Segment Start: Dataset

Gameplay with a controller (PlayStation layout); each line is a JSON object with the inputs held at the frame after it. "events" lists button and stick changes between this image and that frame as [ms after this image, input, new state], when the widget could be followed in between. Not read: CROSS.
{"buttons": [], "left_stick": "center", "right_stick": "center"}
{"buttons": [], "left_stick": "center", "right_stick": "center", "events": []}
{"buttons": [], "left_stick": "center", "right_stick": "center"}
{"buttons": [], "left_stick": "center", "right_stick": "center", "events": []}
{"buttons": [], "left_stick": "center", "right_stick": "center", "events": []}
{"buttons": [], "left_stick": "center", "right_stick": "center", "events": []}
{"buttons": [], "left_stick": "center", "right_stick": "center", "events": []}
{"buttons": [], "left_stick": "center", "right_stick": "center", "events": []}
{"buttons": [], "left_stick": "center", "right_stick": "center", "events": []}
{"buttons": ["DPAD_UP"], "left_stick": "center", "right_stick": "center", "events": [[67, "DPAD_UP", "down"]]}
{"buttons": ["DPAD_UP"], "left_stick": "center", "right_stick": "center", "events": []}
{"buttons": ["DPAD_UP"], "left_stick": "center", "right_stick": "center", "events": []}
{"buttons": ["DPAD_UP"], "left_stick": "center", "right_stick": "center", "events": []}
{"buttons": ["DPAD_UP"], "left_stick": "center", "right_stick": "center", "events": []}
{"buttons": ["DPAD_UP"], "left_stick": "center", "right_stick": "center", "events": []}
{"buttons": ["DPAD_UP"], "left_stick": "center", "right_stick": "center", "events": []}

Segment End: Dataset

_What you have to do_:
The entries above should be repeated exactly, every one of them.

_Solution for this problem_:
Gameplay with a controller (PlayStation layout); each line is a JSON object with the inputs held at the frame after it. "events" lists button and stick changes between this image and that frame as [ms after this image, input, new state], when the widget could be followed in between. Not read: CROSS.
{"buttons": [], "left_stick": "center", "right_stick": "center"}
{"buttons": [], "left_stick": "center", "right_stick": "center", "events": []}
{"buttons": [], "left_stick": "center", "right_stick": "center"}
{"buttons": [], "left_stick": "center", "right_stick": "center", "events": []}
{"buttons": [], "left_stick": "center", "right_stick": "center", "events": []}
{"buttons": [], "left_stick": "center", "right_stick": "center", "events": []}
{"buttons": [], "left_stick": "center", "right_stick": "center", "events": []}
{"buttons": [], "left_stick": "center", "right_stick": "center", "events": []}
{"buttons": [], "left_stick": "center", "right_stick": "center", "events": []}
{"buttons": ["DPAD_UP"], "left_stick": "center", "right_stick": "center", "events": [[67, "DPAD_UP", "down"]]}
{"buttons": ["DPAD_UP"], "left_stick": "center", "right_stick": "center", "events": []}
{"buttons": ["DPAD_UP"], "left_stick": "center", "right_stick": "center", "events": []}
{"buttons": ["DPAD_UP"], "left_stick": "center", "right_stick": "center", "events": []}
{"buttons": ["DPAD_UP"], "left_stick": "center", "right_stick": "center", "events": []}
{"buttons": ["DPAD_UP"], "left_stick": "center", "right_stick": "center", "events": []}
{"buttons": ["DPAD_UP"], "left_stick": "center", "right_stick": "center", "events": []}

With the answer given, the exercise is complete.